### Document
According to the Woolard Review, which has looked at such schemes as part of a wider study, around 25% of users are aged 18 to 24 and 50% are aged 25 to 36.
Three-quarters (75%) are female and 90% of transactions involve fashion and footwear.
– What do the firms involved do?
Firms providing such products tend to be relatively new and technology-driven.
They partner up with retailers to give consumers access to services which help them manage their finances, without having to undertake detailed or formal application processes.
– How are the costs borne?
Retailers will pay a percentage to BNPL lenders, on the basis their services will help drive sales. Shoppers may end up buying more if there are options to spread the costs.
People may also need to pay late fees, which can vary, if they cannot keep up with repayments.
For example, the Woolard Review found for orders under £24, Clearpay may charge a late fee of £6. For orders over £24, fees are capped at 25% of the original order or £36, whichever is less.
Klarna will try to take funds after seven days and again after a further seven days. If payments remain outstanding, debts could be passed to a debt collection agency.
Laybuy charges £6 after 24 hours and a further £6 after seven days.
– What are the risks to consumers?
The review said products are often seen by consumers with a poor credit history or thin credit files as a viable alternative to more traditional forms of regulated lending.
Because such activity is not generally recorded by credit reference agencies, it can be easy to accumulate £1,000 of debt without this being visible to other lenders, the review found.
One in 10 customers of one particular bank were already in arrears when they used BNPL.
Consumers’ understanding of such products also varies widely.
They may also be presented with multiple BNPL options on a single website, which can add to the confusion.
Firms are now going to be brought under Financial Conduct Authority (FCA) regulation, in order to better protect customers.
– How will bringing firms under FCA regulation help consumers?
The reforms should pave the way for more rigorous affordability checks, ensuring people are not taking on too much debt.
Customers will also have more uniform access to forbearance schemes if something goes wrong and they will have an outside body to complain to – the Financial Ombudsman Service.
– Why do some firms’ activities currently fall outside FCA regulation?
Exemptions were made in consumer rules going back to 1974 but the review said they were never intended for these kinds of products.

### Material
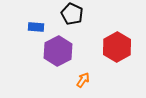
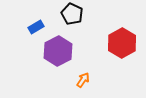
blue rectangle: rotated 35 degrees counterclockwise
red hexagon: moved 5 px right, 4 px up
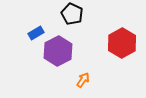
blue rectangle: moved 6 px down
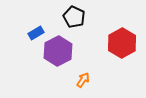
black pentagon: moved 2 px right, 3 px down
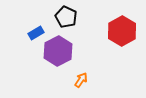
black pentagon: moved 8 px left
red hexagon: moved 12 px up
orange arrow: moved 2 px left
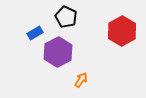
blue rectangle: moved 1 px left
purple hexagon: moved 1 px down
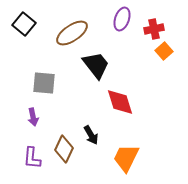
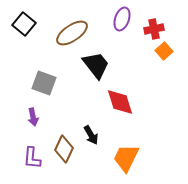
gray square: rotated 15 degrees clockwise
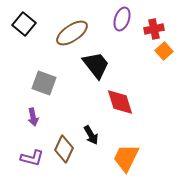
purple L-shape: rotated 80 degrees counterclockwise
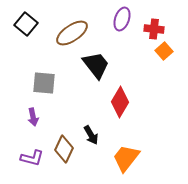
black square: moved 2 px right
red cross: rotated 18 degrees clockwise
gray square: rotated 15 degrees counterclockwise
red diamond: rotated 48 degrees clockwise
orange trapezoid: rotated 12 degrees clockwise
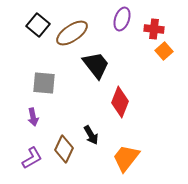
black square: moved 12 px right, 1 px down
red diamond: rotated 8 degrees counterclockwise
purple L-shape: rotated 45 degrees counterclockwise
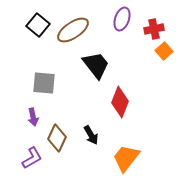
red cross: rotated 18 degrees counterclockwise
brown ellipse: moved 1 px right, 3 px up
brown diamond: moved 7 px left, 11 px up
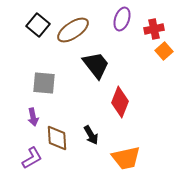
brown diamond: rotated 28 degrees counterclockwise
orange trapezoid: rotated 140 degrees counterclockwise
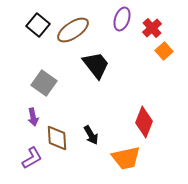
red cross: moved 2 px left, 1 px up; rotated 30 degrees counterclockwise
gray square: rotated 30 degrees clockwise
red diamond: moved 24 px right, 20 px down
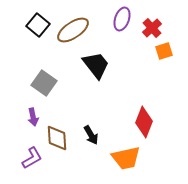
orange square: rotated 24 degrees clockwise
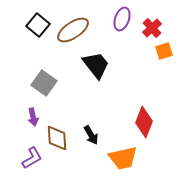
orange trapezoid: moved 3 px left
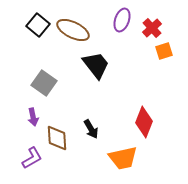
purple ellipse: moved 1 px down
brown ellipse: rotated 60 degrees clockwise
black arrow: moved 6 px up
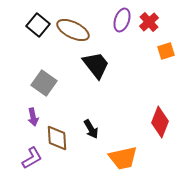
red cross: moved 3 px left, 6 px up
orange square: moved 2 px right
red diamond: moved 16 px right
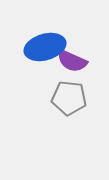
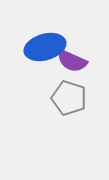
gray pentagon: rotated 12 degrees clockwise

### Short problem
Write out the BNPL text from "The review said products" up to and including "better protect customers.", switching "customers" to "clients". The items are separate material, unrelated to the BNPL text.

### Solved exercise
The review said products are often seen by consumers with a poor credit history or thin credit files as a viable alternative to more traditional forms of regulated lending.
Because such activity is not generally recorded by credit reference agencies, it can be easy to accumulate £1,000 of debt without this being visible to other lenders, the review found.
One in 10 clients of one particular bank were already in arrears when they used BNPL.
Consumers’ understanding of such products also varies widely.
They may also be presented with multiple BNPL options on a single website, which can add to the confusion.
Firms are now going to be brought under Financial Conduct Authority (FCA) regulation, in order to better protect clients.